=== WHAT THE EXERCISE ASKS ===
Count the lines in the listing below that contain the string "cover", with uppercase and lowercase letters treated as distinct. Give only the number.

=== EXERCISE MATERIALS ===
[Begin]

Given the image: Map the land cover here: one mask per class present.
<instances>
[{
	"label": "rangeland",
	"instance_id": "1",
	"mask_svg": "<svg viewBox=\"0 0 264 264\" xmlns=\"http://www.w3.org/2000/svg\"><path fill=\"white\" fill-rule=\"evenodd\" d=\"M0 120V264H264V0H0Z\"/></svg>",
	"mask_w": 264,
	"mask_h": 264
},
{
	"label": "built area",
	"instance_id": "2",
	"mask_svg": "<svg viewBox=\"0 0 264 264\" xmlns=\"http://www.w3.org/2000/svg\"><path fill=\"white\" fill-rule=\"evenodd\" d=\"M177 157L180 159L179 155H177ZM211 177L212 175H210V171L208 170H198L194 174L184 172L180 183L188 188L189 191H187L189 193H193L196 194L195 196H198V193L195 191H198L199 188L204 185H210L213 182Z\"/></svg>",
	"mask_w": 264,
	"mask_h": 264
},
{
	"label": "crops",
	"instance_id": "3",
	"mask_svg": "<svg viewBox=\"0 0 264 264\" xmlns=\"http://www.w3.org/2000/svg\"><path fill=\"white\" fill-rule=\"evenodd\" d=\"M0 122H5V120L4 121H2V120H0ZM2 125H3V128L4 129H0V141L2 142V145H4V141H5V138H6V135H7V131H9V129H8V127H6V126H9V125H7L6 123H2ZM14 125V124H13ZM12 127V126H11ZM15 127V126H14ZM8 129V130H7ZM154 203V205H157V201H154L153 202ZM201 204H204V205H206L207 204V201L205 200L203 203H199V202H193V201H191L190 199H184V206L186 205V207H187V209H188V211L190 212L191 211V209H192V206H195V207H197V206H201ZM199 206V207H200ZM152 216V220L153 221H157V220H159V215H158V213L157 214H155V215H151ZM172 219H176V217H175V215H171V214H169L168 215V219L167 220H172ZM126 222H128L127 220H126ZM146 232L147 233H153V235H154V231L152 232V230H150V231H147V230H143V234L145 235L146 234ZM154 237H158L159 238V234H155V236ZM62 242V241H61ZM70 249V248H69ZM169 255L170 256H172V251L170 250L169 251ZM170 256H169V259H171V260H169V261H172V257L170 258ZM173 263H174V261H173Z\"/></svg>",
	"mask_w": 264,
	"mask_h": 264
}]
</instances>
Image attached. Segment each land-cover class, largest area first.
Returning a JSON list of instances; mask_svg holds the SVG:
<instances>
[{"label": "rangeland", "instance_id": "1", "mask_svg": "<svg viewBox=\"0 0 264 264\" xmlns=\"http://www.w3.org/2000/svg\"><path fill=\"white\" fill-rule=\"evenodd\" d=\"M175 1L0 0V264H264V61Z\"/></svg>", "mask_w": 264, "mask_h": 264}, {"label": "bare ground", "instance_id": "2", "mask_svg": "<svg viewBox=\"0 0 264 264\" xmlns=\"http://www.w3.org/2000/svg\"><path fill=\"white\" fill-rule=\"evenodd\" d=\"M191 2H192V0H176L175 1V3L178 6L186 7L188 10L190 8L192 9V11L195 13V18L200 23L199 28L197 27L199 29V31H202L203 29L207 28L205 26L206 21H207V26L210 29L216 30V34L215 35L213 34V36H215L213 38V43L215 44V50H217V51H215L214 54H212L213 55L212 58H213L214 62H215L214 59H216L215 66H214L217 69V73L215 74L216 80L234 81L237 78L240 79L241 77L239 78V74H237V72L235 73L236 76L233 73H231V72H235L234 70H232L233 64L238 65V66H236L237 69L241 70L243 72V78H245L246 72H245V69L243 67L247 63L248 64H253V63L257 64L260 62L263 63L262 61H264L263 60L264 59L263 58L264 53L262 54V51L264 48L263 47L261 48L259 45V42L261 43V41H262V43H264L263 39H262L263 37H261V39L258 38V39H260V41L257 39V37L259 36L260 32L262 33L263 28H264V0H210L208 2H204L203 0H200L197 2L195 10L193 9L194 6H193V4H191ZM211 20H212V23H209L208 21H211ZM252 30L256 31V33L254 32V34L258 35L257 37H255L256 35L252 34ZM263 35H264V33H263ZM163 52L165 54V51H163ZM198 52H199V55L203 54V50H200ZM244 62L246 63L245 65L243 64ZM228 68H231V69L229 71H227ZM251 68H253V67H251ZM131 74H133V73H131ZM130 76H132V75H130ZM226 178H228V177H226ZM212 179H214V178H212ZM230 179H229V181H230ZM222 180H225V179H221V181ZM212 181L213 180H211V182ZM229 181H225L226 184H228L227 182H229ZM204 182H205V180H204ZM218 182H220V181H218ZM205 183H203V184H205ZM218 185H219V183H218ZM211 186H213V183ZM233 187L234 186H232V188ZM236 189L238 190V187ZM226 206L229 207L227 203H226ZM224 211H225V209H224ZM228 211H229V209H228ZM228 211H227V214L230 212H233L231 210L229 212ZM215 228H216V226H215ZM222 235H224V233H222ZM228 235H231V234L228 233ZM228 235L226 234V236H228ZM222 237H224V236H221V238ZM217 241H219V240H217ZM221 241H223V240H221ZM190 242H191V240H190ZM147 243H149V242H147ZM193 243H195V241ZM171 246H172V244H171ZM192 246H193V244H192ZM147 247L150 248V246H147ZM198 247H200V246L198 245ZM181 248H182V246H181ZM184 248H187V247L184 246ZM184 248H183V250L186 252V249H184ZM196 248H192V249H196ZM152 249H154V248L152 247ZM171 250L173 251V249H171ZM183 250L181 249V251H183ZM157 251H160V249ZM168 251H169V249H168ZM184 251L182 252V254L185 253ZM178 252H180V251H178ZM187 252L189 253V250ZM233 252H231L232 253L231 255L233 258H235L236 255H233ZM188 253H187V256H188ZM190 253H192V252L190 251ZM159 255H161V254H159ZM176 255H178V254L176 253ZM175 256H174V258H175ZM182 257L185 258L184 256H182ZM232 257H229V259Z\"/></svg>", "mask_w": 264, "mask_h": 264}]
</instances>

[End]

=== EXERCISE ANSWER ===
2